Dr Ramona Coelho Speaks on Conscience Rights.

Dr Ramona Coelho is a family physician from London, Ontario who cares for people with disabilities and marginalized persons.


We're in a very difficult situation in Ontario. Our College of Physicians and Surgeons of Ontario has a policy that mandates that we don't follow our consciences, that we make referrals and arrange interviews for medical aid in dying even if we don't feel that this is a good thing for the patient.

So the government is saying now that I have to check my conscience at the door, and whatever is legal, I need to offer my patient.

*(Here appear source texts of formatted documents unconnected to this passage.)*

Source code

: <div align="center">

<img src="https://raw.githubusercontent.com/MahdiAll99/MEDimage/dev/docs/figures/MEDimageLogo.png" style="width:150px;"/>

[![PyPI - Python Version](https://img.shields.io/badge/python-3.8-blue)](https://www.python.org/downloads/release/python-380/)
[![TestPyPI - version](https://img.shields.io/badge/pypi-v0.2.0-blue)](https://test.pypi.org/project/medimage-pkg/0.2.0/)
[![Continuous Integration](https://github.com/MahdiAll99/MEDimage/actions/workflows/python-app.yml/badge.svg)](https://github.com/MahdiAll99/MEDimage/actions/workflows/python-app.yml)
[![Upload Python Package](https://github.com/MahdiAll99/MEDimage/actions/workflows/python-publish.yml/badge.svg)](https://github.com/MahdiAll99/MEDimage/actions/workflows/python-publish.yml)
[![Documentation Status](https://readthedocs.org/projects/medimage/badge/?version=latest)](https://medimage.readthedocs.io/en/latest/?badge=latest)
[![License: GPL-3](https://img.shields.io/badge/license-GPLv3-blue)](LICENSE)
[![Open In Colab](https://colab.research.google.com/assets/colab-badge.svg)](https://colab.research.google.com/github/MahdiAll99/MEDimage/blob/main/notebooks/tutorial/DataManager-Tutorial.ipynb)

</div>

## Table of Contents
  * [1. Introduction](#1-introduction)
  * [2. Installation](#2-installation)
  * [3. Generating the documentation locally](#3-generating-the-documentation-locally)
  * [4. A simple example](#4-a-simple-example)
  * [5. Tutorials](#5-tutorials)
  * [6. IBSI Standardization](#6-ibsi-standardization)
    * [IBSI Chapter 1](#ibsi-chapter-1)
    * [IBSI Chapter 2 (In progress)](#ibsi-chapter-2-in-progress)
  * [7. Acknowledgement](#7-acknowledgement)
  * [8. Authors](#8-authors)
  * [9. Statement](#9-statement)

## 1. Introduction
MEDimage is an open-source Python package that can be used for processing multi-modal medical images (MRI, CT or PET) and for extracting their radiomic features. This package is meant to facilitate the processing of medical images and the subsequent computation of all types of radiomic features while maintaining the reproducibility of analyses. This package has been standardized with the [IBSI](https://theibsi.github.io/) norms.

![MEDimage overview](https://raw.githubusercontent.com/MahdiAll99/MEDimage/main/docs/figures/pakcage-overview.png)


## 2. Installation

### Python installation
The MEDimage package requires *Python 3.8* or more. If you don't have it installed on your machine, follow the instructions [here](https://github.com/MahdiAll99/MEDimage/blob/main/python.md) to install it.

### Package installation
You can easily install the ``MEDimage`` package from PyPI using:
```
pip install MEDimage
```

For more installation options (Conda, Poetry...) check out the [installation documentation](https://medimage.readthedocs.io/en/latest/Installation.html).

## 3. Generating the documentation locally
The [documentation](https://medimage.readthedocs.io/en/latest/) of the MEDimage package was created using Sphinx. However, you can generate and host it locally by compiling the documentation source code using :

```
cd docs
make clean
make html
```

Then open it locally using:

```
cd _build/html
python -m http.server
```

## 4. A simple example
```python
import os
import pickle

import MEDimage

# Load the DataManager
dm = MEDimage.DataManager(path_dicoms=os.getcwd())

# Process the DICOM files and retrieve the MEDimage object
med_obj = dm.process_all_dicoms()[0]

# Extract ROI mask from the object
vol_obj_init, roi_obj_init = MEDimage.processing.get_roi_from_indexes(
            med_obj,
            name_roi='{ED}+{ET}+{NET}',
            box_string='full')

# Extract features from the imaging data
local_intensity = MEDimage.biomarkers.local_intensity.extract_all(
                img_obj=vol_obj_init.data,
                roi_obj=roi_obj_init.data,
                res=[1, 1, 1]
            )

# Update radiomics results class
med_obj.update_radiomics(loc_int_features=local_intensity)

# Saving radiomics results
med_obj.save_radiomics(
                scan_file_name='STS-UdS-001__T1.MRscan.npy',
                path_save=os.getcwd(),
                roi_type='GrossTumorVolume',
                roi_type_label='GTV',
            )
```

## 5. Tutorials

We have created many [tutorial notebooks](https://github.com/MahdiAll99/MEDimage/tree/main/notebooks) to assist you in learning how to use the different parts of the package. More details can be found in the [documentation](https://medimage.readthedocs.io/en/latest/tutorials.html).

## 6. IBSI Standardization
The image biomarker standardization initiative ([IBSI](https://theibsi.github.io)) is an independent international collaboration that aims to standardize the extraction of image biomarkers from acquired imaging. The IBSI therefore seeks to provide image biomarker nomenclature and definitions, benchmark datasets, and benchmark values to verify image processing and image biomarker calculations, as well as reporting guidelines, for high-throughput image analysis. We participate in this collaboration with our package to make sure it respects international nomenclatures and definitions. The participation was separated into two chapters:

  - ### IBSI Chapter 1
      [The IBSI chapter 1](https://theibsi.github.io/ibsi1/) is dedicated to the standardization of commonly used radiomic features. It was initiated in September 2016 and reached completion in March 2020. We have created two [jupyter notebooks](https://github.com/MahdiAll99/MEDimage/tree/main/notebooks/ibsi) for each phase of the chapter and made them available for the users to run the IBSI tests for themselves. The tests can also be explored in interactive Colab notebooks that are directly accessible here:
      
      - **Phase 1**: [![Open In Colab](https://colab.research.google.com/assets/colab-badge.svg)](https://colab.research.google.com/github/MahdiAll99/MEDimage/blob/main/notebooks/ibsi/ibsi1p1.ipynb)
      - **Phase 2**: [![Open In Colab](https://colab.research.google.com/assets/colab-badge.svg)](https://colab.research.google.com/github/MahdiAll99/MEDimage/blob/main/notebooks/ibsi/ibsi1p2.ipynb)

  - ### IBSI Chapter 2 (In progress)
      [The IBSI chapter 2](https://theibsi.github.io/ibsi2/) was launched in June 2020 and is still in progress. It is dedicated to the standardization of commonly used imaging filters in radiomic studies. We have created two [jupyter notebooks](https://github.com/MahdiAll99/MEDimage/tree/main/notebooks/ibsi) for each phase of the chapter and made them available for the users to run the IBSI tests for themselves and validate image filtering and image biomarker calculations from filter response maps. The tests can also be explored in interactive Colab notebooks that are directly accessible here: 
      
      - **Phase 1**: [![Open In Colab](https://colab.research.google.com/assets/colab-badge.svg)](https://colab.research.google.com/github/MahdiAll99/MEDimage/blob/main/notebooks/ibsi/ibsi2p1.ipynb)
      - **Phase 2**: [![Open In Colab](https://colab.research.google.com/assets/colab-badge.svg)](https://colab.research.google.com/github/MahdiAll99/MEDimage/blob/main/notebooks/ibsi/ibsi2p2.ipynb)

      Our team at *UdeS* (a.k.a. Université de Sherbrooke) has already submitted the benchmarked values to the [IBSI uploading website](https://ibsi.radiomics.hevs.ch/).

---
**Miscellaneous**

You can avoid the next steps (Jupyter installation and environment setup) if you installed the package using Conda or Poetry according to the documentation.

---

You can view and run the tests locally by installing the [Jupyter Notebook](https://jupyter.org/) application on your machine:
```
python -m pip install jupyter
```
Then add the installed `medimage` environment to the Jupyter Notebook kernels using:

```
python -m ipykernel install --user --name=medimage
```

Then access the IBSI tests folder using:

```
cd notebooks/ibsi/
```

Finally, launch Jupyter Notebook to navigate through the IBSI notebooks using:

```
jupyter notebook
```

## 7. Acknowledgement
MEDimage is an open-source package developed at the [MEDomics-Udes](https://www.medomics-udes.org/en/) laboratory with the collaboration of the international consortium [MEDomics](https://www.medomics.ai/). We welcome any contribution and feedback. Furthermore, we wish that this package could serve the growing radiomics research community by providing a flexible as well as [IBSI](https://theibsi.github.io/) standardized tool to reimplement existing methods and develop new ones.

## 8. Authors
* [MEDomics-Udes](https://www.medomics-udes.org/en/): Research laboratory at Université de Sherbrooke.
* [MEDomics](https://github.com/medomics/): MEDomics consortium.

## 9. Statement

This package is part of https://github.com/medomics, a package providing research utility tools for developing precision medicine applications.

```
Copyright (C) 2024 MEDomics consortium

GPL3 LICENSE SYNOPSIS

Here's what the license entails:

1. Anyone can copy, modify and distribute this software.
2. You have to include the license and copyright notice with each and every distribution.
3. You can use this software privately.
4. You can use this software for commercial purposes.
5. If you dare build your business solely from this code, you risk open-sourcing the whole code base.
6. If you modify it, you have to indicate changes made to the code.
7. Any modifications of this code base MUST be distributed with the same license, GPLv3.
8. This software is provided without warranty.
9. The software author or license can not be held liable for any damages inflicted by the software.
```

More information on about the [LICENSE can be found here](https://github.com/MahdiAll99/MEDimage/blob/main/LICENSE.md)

However, there are things that are legal now, in Canada, that I do not and cannot ever accept as good for my patient. The Hippocratic Oath of "Do No Harm" makes me, and drives me, to always do good for my patients.

And so my patients who are very vulnerable, you know, there's sometimes an education issue. Sometimes they don't have housing. I have homeless patients. They need everything I have. Everything good that I have in my toolbox.

They don't need death. When they come to me with their death wishes, they don't want to hear, yes, that's one of the things in my toolbox. No, they want to hear everything good in my toolbox.

And without my conscience rights, the government is saying that I need to have death in my toolbox.

So I love Canada. It is amazing that all these religions, all these different kinds of ideologies, but we live together, side-by-side, and peacefully. And the truth is we have much more in common than we don't. And when we have fundamental conflicts about our deeply held beliefs, the question is, how do we continue living peacefully side-by-side? Does one group just kind of walk over the other? I don't think that that's very Canadian.

Finding a balance of conscience rights, finding a system that accommodates patients, is Canadian.

During COVID-19, I went through great lengths, as public health asked us to, to protect my patients, and I was happy to do so, but with medical administered death, a lethal injection for my ill and disabled makes no sense to me in light of the precautions I was taking to save their lives.

So I continue to put myself out there, but if we don't get our conscience rights with the laws and the expansions and the changes, I don't think that I can continue to do this for my patients.